Nomofobiyi yenmek için şuurlu teknoloji kullanımı şart…
Bu korkuyu azaltmak için bireylerin hangi alışkanlıkları değiştirmeleri gerektiğine değinen Uzman Klinik Psikolog Cumali Aydın, “Bu değişikliklerin başında şuurlu teknoloji kullanımı yer alır.
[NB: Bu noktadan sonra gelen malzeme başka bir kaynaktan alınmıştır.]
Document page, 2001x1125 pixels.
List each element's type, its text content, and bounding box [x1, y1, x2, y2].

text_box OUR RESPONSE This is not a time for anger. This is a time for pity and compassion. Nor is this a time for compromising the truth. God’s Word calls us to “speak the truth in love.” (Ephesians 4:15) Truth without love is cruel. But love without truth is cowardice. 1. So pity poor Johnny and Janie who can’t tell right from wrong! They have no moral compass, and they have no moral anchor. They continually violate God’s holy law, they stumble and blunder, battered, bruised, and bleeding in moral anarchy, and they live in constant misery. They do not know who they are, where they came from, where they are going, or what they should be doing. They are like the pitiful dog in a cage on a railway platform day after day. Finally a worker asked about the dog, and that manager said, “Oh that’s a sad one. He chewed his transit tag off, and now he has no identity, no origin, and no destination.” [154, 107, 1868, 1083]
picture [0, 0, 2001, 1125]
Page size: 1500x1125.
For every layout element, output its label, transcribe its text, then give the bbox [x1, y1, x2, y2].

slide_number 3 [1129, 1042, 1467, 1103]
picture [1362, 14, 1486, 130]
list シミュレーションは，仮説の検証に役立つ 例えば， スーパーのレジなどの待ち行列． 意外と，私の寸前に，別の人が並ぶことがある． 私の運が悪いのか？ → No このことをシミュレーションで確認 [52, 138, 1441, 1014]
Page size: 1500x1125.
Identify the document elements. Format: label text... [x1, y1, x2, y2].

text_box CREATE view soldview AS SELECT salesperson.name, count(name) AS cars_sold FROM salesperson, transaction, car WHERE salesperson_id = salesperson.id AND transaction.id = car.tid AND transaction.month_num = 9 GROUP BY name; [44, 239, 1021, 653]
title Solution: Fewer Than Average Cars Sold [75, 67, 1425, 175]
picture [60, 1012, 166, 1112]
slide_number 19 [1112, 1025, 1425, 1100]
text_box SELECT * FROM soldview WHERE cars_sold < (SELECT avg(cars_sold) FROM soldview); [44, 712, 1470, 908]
Bireyler, yemek yerken yahut arkadaşlarıyla vakit geçirirken telefonu bir kenara bırakarak dijital detoks yapmayı deneyebilir.” dedi.
Bir başka tesirli yolun ise, gereksiz bildirimleri kapatmak olduğunu söyleyen Aydın, kelamlarını şöyle tamamladı:
“Sürekli gelen bildirimler, telefonun cazipliğini artırarak ondan uzak durmayı zorlaştırır. Ayrıyeten, konutta yahut işte telefonun kullanılmaması gereken ‘sınırlı bölgeler’ belirlenmesi öneriliyor; örneğin yatak odasına telefon sokmamak üzere. Bu çeşit pratikler, kişinin telefondan bağımsız var olabileceğini ve şarjının bitmesinin bir felaket olmadığını fark etmesine yardımcı olur. Şayet bu alışkanlıklar kâfi olmazsa, bilişsel davranışçı terapi (BDT) üzere yollarla bir uzmandan dayanak almak, nomofobinin altında yatan niyet kalıplarını değiştirmede epeyce yararlı olabilir.”